WNP gray whales were delisted in 1994 when the population level was thought to have reached prewhaling levels (roughly 18,000 individuals). An unusual mortality event or UME occurred in 1999 and
in 2000 reducing numbers by one third. Over 60% of dead whales were adults. Strange since, as a
rule, calf strandings are far more common. The UME is still being debated but it is thought that limited
food availability was the underlying cause. Fortunately, current trends and oceanographic conditions
suggests that the high mortality was not a chronic problem as the population has recovered fully to
the levels prior to the UME. Based upon genetic studies (looking at mitochondrial and nuclear variation) by S. E. Alter, Steve
Palumbi, and others it is likely that Pacific gray whales once numbered 96,000 animals some 1100 to
1600 years ago. Today, estimates are that the current gray whale populations are at roughly 85% of
carrying capacity and “within the range of its optimum sustainable population (OSP)”.

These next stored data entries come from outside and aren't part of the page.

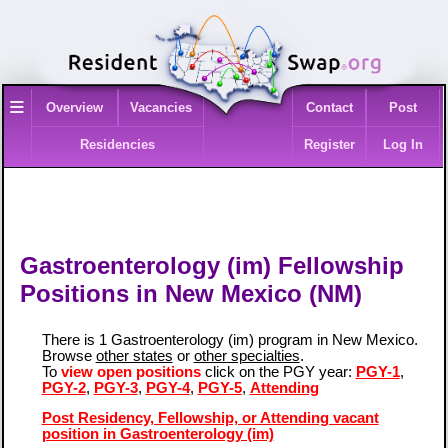
≡
Overview
Vacancies
Contact
Post
Residencies
Register
Log In
Gastroenterology (im) Fellowship
Positions in New Mexico (NM)
There is 1 Gastroenterology (im) program in New Mexico.
Browse
other states
or
other specialties
.
To
view open positions
click on the PGY year:
PGY-1
,
PGY-2
,
PGY-3
,
PGY-4
,
PGY-5
,
Attending
Post Residency, Fellowship, or Attending vacant
position in Gastroenterology (im)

So how will climate change impact the ENP gray whales?? Reductions in Arctic sea ice will
undoubtedly affect their summer range. Their salvation will be their “trophic plasticity” as Gray whales
are both benthic and pelagic feeders. As Artic ice melts pelagic prey will likely increase while benthic
prey will likely decrease. Gray whales will be far better suited than trophic specialists that have very
specific diets. Gray whales, however, may be negatively impacted by ocean acidification as it will
reduce shell-forming animals which are important food sources to them.